Today I cursed the weather forecast seeing the teasing sunshine through the window, so decided to take the short drive to Durley in the hope the Beautiful Demoiselles had emerged along the upper Hamble.

After half an hour of searching the river bank I noticed a fresh male rise to my left, leading me a merry, but stealthy, dance up the bank where he refused to land in sight before rising even further where I finally managed a distant shot.

 Beautiful Demoiselle (Calopteryx virgo) - immature male

The disappointment of not being able to get any closer dissipated as I continued the search with a new sense of hope. Crossing over the river I spotted my second – a female – rise from the grass into the nettles before escaping to the trees.

 Beautiful Demoiselle (Calopteryx virgo) - immature female

Only two, and both refusing to allow me to get any closer, but at least they’re here.

Sunday 23rd April

I had an itch to scratch, and that itch was Bentley Wood. Looking back on last season I noticed Bentley took its time catching up, but it was worth a look regardless.  I’d have settled for an Azure, and after half an hour of fruitless searching I found one.

Azure Damselfly (Coenagrion puella) - immature male

Just the one, and a real needle-in-a-haystack discovery who impolitely sodded off after my one & only shot while I attempted to change lens. I did look for him, but had to settle for this brief encounter. A little later I spotted a Large Red. Again, just the one.

I decided to take the long walk to the central ponds where I found a party of people searching the undergrowth, some with cameras. I asked if any damsels had been seen and they said ‘not one…it’s too early’. A minute later I spotted a teneral Large Red rise from the pond and pointed it out, but was met with complete disinterest.

Shortly afterwards another rose to land close by.
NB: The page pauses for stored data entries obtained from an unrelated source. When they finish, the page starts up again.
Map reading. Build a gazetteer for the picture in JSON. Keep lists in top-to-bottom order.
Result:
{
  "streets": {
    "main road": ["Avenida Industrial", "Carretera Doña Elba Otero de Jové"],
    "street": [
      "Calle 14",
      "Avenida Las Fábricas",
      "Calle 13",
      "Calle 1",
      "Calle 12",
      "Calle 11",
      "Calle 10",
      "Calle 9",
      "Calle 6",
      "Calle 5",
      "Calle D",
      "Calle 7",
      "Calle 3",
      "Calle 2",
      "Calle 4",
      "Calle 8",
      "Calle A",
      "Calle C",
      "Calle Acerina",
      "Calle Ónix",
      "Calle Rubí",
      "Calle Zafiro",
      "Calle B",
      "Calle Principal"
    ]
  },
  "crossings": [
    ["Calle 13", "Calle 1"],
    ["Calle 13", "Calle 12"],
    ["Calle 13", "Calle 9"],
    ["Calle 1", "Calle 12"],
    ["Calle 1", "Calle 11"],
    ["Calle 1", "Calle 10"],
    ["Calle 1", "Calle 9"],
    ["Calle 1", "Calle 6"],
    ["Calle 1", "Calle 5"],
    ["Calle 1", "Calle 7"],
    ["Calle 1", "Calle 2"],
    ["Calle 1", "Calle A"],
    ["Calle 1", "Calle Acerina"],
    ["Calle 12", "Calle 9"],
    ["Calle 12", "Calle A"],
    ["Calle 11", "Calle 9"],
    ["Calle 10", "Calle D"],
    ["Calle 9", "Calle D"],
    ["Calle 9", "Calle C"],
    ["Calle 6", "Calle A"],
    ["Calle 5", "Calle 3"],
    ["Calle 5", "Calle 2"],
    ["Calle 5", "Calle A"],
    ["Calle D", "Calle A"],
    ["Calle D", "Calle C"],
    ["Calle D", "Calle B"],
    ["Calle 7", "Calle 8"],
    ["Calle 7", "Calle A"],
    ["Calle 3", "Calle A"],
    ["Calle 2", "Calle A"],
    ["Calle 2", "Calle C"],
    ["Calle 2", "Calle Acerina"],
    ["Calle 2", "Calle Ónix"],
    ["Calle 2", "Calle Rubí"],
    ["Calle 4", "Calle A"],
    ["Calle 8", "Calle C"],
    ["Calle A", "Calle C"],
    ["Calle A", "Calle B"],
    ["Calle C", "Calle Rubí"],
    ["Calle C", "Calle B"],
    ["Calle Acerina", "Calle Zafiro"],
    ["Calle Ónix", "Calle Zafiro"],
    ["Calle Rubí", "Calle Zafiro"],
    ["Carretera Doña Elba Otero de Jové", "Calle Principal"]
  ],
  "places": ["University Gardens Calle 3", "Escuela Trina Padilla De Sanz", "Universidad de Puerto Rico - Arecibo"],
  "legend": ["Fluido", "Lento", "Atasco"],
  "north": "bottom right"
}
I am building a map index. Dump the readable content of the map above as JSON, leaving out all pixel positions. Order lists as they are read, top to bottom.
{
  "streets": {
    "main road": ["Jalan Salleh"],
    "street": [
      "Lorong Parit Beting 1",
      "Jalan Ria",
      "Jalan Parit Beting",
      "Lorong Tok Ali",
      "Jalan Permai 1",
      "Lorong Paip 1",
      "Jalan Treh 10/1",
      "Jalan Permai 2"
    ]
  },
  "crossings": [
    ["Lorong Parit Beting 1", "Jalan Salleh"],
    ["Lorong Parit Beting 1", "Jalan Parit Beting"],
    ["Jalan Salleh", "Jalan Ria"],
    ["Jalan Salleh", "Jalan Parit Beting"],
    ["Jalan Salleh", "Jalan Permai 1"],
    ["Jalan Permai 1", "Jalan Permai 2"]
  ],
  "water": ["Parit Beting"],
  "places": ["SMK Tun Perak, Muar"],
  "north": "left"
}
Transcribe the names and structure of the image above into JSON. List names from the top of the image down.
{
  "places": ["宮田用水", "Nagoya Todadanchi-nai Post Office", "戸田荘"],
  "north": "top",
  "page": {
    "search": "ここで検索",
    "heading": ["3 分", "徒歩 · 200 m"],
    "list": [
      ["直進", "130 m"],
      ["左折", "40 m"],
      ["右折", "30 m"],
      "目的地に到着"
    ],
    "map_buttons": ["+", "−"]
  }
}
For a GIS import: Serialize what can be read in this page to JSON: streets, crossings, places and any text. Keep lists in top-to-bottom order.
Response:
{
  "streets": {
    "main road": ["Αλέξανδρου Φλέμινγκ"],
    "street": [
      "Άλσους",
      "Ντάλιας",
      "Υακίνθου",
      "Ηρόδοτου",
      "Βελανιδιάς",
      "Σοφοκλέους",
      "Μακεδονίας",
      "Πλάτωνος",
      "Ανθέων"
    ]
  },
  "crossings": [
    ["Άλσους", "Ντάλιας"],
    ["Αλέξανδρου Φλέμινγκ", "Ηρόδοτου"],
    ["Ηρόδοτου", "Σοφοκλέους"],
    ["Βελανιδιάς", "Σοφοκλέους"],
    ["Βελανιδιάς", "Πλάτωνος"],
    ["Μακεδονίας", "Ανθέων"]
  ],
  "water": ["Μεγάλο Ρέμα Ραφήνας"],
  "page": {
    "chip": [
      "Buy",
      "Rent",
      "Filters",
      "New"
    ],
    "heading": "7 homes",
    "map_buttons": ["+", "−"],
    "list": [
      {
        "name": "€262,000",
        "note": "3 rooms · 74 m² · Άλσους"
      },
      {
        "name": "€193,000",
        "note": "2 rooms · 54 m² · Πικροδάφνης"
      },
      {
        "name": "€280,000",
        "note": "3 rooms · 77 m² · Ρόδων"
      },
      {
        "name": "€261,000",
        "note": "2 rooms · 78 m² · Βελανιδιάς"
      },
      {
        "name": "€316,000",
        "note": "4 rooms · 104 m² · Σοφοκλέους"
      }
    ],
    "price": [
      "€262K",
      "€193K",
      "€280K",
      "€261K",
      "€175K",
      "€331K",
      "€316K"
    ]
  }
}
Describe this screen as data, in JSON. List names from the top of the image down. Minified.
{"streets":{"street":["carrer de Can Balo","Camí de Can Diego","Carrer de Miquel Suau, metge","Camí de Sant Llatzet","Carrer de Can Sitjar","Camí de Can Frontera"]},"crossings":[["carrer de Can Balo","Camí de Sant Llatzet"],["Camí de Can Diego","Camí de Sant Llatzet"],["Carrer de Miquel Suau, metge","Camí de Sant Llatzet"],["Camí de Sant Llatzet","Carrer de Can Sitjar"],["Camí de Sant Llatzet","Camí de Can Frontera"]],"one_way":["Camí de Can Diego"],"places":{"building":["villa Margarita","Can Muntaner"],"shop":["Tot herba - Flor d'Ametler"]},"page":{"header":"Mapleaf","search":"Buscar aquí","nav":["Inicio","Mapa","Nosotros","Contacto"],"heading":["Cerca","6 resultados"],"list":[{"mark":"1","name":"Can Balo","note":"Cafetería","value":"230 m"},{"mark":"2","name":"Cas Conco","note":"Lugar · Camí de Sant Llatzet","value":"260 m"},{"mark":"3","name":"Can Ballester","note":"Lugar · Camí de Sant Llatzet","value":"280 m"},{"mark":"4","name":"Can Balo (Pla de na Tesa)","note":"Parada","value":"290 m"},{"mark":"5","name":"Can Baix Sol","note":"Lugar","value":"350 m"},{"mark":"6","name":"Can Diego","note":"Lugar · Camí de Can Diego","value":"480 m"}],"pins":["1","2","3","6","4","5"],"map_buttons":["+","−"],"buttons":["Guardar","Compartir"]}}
Large Red Damselfly (Pyrrhosoma nymphula) - immature male

I hadn’t visited these ponds for a couple of years, and last time was pleased with some cutting back they’d done. During the course of winter another pond has been dug between the two, already showing tadpoles but at least a couple of years away from establishment. I shall look forward to that.

Completing the five mile walk without another sighting I decided to head over to Broomy just in case, but increasing cloud cover meant only a couple of Large Red were seen. A distinct chill was in the air, preceding a return to winter temperatures, frosty mornings and even snow in places.

This isn’t unusual for April; in fact it’s pretty predictable. Another good reason never to jump the gun. Thankfully we’ll be returning to more productive temperatures at the end of the month.

Just in time for May when the real business kicks in.